Detrás de esta delación estuvo la escritora Elena Garro, en un acto inexplicable que
arruinó su vida y apagó una obra brillantísima. Pero esa es otra historia, que corre a la
inversa del calvario de Leonora Carrington por España y México. También es otra historia
la de Max Ernst, pero esta es más bien en plan cadáver exquisito: por fin lograría salir de
Francia con sus cuadros, de la mano de otra rica heredera, Peggy Guggenheim. Antes de
embarcar, la pareja se encontrará por azar con Leonora y su marido en la capital
portuguesa, en un momento digno de acción mágica surrealista, que continuará en Nueva
York las semanas que precedieron al exilio mexicano. Ricas mecenas del arte como
Manka Rubinstein solo tienen ojos y cheques para los pintores, aunque Guggenheim,
también hay que reconocerlo, la incluye en su primera exposición de artistas femeninas,
titulada The Exhibition by 31 Women (1943), para su famosa galería The Art of This
Century, en 1943, formada en su mayor parte por las parejas de los pintores y creadores
masculinos: acompañan a Leonora Frida Kahlo, Xenia Cage o Jacqueline Lamba
Breton. Pero, por muy recomendada que Carrington vaya, todos y todas coinciden en una
misma idea: Leonora está realmente trastornada y no ha superado la ruptura con su
amante-mentor. Nadie habla de la obsesión de Max Ernst por su alumna-amante y los
infructuosos intentos para que no lo abandone en Estados Unidos y marche a México. Se
le pasó pronto. Dejó a su flamante y rica esposa para casarse en cuartas nupcias con la
joven pintora Dorothea Tanning, una artista talentosa cuya imagen y trabajo recuerdan
mucho en sus inicios al de Carrington.
++++++++
Preguntas por resolver:
A - Según el fragmento sobre Leonora Carrington, ¿con quién se casó Max Ernst en cuartas nupcias?
B - Indica si cada afirmación concuerda con el fragmento sobre Leonora Carrington y cita las palabras que lo deciden: (i) Max Ernst salió de Francia sin sus cuadros. (ii) La exposición The Exhibition by 31 Women es de 1943. (iii) Max Ernst y Peggy Guggenheim se encontraron por azar con Leonora y su marido en la capital portuguesa.
C - Prosigue el fragmento sobre Leonora Carrington a partir de su última oración.
++++++++
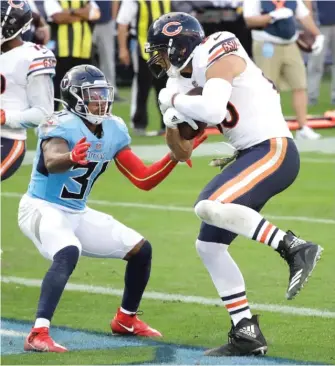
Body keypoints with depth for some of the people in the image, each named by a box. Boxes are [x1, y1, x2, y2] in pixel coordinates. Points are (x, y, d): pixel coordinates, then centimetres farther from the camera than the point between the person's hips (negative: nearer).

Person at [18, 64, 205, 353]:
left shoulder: (114, 131, 1)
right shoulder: (63, 126, -22)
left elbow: (144, 180, 5)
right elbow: (51, 162, -44)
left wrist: (175, 156, -8)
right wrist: (71, 158, -66)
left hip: (77, 214, 8)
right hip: (42, 209, -8)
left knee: (141, 250, 8)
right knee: (68, 253, -37)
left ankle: (126, 319, 30)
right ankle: (38, 334, -40)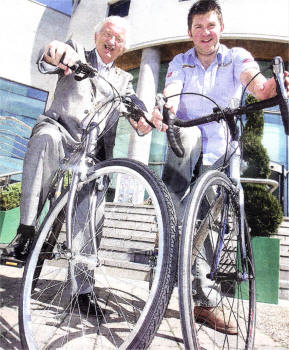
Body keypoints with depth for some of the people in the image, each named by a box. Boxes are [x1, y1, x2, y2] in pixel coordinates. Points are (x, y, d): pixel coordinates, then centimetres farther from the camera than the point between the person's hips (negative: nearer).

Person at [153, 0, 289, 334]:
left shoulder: (236, 57, 3)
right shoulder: (180, 63, 7)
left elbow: (258, 86, -19)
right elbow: (171, 94, -14)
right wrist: (163, 108, -39)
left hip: (218, 154, 0)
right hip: (186, 147, 0)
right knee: (187, 133, -35)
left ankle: (204, 303, 15)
++++++++
Respuestas:
A - Con la joven pintora Dorothea Tanning.

B -
(i) No: «por fin lograría salir de Francia con sus cuadros».
(ii) Sí: «titulada The Exhibition by 31 Women (1943)».
(iii) Sí: «la pareja se encontrará por azar con Leonora y su marido en la capital portuguesa».

C -
Del lado de las autoridades, esta posición sobre la locura y lo femenino no debe
extrañarnos. Sin embargo, el mismísimo André Breton, en su segunda novela, Nadja
(1924), trataba la relación con una mujer que tenía un desorden psíquico, historia
supuestamente autobiográfica sobre su idilio con Léona Delcourt, pero a medida que ella
avanzaba en su locura, nos hacía partícipes de su alejamiento de la protagonista. De
hecho, el libro termina con ella internada en un manicomio. Para redondear el acto
provocativo, Breton incluyó las Memorias de abajo de Carrington en su Antología del
humor negro, que entenderíamos como una peculiar broma absurda, sobre todo si
tenemos en cuenta la deriva de su pensamiento político. Con las herramientas desatadas
de la poética, el surrealismo fue testigo de la destrucción de Europa como idea y territorio,
pero seguía preso de las relaciones de poder a causa de las diferencias de género.
Figuras como Antonin Artaud experimentaron esta contradicción por caminar lejos del
pensamiento único. Como les sucedió a otras creadoras de su tiempo (Maruja Mallo,
Leonor Fini, Unica Zürn), Leonora Carrington cayó hasta el fondo de los juicios sociales y
farmacológicos por ser mujer fuera de la norma.